Diego Luna Joins Disney Live-Action Tangled in Original Role
diego luna has signed on for Disney’s live-action Tangled remake in a wholly original role, adding another recognizable name to a project built around the 2010 original. The film is expected to start filming next month in Spain, keeping the production on a tight launch timetable.
Disney's 2010 Tangled
The original Tangled brought in more than $590 million at the box office, which is the scale Disney is still chasing with another live-action pass at one of its animated titles. Luna’s part is being written specifically for this version, rather than lifted from the earlier film, so the casting does more than simply swap one performer into an existing template.
Michael Tracy is directing the new version, and Kathryn Hahn was announced earlier this year to play Mother Gothel.

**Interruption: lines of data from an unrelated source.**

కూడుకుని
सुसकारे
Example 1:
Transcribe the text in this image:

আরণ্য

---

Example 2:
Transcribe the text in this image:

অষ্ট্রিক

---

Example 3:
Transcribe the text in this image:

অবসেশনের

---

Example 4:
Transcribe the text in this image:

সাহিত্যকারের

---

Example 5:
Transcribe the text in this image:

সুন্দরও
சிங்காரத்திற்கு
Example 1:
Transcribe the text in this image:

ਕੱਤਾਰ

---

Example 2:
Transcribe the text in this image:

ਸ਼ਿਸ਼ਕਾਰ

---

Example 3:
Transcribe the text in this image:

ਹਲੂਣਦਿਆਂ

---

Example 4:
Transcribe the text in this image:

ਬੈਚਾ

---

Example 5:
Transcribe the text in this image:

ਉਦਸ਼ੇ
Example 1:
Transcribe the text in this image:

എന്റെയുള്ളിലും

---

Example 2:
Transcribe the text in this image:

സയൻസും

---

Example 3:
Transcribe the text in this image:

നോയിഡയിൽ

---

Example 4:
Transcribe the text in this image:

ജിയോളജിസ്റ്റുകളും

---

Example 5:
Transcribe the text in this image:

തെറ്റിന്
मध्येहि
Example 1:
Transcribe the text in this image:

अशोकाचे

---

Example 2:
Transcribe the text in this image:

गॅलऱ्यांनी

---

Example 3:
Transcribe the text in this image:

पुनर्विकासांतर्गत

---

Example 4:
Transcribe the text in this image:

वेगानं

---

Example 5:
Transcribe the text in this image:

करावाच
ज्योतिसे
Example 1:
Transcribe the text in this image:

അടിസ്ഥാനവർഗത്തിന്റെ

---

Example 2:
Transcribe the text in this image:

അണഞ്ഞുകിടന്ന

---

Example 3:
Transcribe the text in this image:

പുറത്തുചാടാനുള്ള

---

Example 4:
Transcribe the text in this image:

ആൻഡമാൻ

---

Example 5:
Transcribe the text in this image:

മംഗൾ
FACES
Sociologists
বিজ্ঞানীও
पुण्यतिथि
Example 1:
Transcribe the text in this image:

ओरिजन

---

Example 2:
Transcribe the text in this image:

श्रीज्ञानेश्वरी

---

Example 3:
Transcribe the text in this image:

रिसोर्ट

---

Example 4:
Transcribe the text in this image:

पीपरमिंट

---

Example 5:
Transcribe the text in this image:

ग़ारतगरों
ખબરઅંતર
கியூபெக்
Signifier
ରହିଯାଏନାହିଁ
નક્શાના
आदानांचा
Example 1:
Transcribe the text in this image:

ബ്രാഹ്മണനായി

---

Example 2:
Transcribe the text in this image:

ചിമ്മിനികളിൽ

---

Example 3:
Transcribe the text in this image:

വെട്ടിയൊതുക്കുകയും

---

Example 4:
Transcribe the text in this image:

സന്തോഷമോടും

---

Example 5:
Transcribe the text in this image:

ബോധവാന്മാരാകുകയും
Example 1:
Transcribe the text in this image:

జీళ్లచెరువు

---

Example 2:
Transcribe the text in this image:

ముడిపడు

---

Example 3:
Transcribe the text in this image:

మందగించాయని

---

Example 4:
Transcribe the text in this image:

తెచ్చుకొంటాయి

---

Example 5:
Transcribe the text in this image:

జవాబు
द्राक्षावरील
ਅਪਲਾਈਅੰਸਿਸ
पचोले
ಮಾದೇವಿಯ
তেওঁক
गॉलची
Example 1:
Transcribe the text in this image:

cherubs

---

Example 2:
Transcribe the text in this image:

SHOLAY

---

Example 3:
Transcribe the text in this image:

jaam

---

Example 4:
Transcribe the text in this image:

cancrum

Those choices point to a remake that is being assembled with clear role assignments rather than a broad placeholder cast, and Luna’s addition gives the production a second major piece after Hahn.
Kathryn Hahn and Michael Tracy
Luna was last glimpsed in last year’s series finale of Star Wars: Andor, which makes this a quick move back into a major studio franchise after that run ended. His Andor character flew off to become a much younger version of himself who then gets himself killed in Rogue One, a strange bit of franchise continuity that now gives way to a very different Disney assignment.

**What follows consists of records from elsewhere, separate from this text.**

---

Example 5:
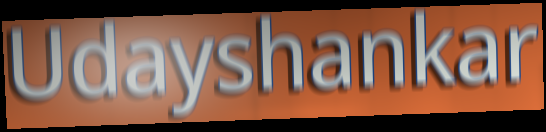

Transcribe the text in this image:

Udayshankar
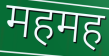
महमह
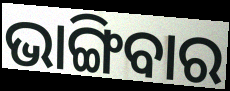
ଭାଙ୍ଗିବାର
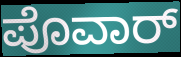
ಪೊವಾರ್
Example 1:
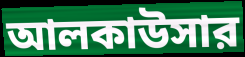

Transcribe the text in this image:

আলকাউসার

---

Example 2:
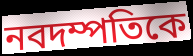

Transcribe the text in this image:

নবদম্পতিকে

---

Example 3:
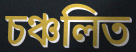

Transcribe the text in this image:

চঞ্চলিত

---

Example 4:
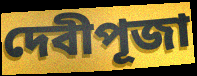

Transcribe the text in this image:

দেবীপূজা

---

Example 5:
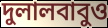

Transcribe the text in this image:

দুলালবাবুও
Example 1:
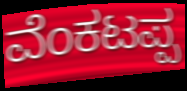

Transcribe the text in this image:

ವೆಂಕಟಪ್ಪ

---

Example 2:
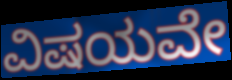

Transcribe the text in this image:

ವಿಷಯವೇ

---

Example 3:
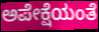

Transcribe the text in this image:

ಅಪೇಕ್ಷೆಯಂತೆ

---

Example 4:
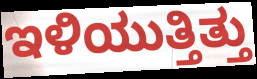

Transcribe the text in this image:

ಇಳಿಯುತ್ತಿತ್ತು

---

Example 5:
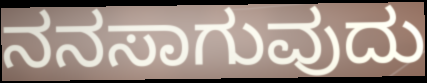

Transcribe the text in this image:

ನನಸಾಗುವುದು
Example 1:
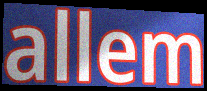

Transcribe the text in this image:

allem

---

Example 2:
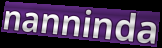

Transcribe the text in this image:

nanninda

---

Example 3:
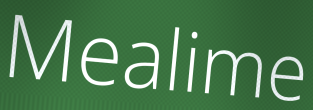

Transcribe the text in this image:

Mealime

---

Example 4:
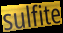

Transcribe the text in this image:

sulfite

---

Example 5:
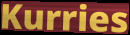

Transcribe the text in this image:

Kurries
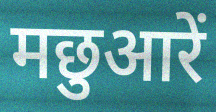
मछुआरें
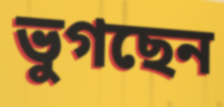
ভুগছেন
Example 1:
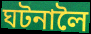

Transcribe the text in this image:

ঘটনালৈ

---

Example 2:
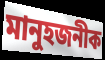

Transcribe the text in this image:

মানুহজনীক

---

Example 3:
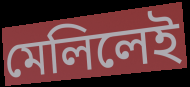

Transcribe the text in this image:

মেলিলেই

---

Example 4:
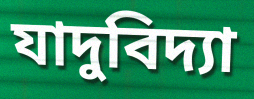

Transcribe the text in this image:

যাদুবিদ্যা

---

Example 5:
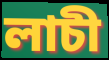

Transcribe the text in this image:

লাচী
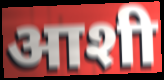
आशी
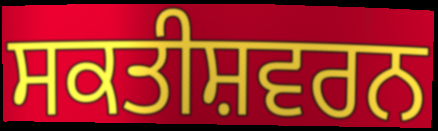
ਸਕਤੀਸ਼ਵਰਨ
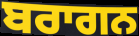
ਬਰਾਗਨ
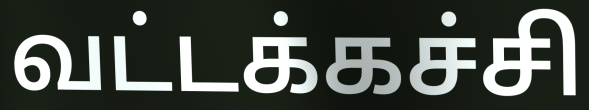
வட்டக்கச்சி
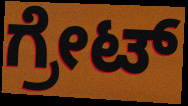
ಗ್ರೇಟ್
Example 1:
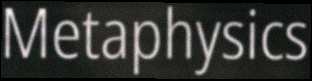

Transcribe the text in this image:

Metaphysics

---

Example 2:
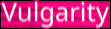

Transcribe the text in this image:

Vulgarity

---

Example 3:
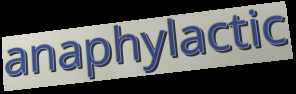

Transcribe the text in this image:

anaphylactic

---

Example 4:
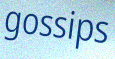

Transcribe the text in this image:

gossips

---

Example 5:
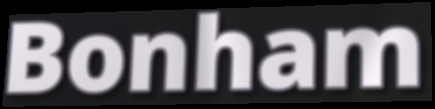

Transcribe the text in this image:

Bonham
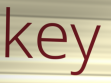
key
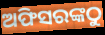
ଅଫିସରଙ୍କଠୁ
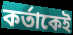
কর্তাকেই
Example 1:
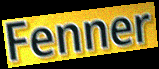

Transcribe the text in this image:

Fenner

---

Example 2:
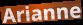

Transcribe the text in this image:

Arianne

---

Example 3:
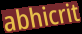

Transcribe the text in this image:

abhicrit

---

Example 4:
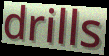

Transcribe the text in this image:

drills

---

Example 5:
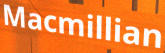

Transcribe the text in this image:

Macmillian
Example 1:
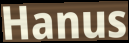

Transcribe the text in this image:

Hanus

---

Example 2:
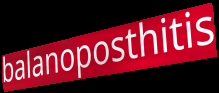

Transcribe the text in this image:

balanoposthitis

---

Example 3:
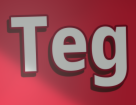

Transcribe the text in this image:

Teg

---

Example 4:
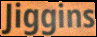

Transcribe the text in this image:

Jiggins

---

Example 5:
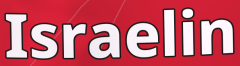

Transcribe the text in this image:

Israelin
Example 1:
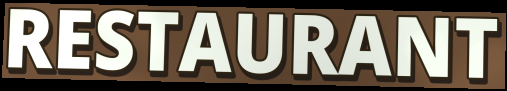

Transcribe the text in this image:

RESTAURANT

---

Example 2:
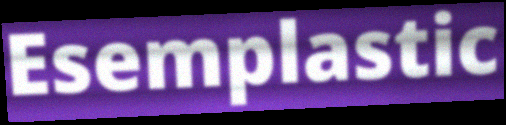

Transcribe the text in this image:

Esemplastic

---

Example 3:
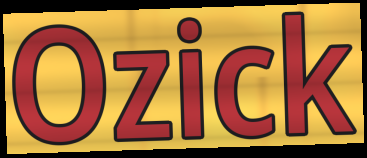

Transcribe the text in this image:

Ozick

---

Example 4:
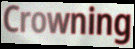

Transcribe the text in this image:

Crowning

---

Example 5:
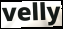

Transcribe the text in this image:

velly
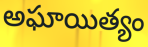
అఘాయిత్యం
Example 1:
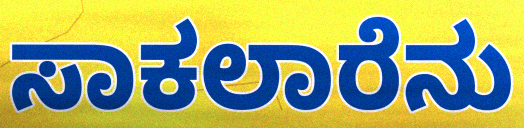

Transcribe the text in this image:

ಸಾಕಲಾರೆನು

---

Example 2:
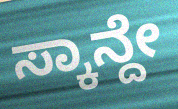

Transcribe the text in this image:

ಸ್ಕಾನ್ದೇ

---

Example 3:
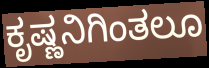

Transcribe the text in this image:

ಕೃಷ್ಣನಿಗಿಂತಲೂ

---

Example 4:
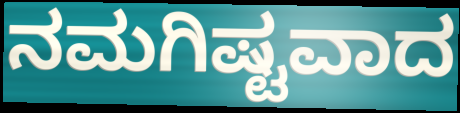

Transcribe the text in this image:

ನಮಗಿಷ್ಟವಾದ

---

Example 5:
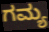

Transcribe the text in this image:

ಗಮ್ಯ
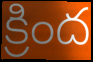
క్రింద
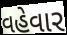
વહેવાર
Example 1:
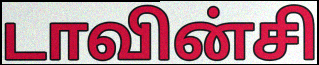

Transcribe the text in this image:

டாவின்சி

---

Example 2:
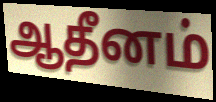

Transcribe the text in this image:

ஆதீனம்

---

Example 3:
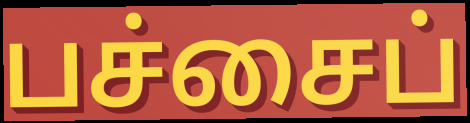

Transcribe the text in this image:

பச்சைப்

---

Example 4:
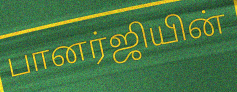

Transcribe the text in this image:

பானர்ஜியின்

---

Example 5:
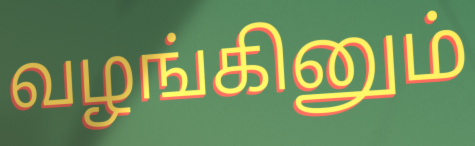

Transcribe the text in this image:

வழங்கினும்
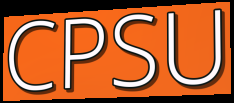
CPSU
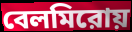
বেলমিরোয়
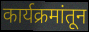
कार्यक्रमांतून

The practical takeaway is straightforward: Disney has moved Tangled from long-brewing development into the preproduction phase where casting and schedule matter most. With filming expected next month in Spain, the remake is no longer just another title in the company’s live-action pipeline; it has an original role, a director, a Mother Gothel, and a start date that puts the project on an actual clock.
Spain Next Month
For viewers, the useful signal is that Disney is not treating this as a minor update to the 2010 film. It is building a new production around a wholly original part for Luna, and that usually means the studio wants this version to stand on its own rather than operate as a scene-for-scene replay.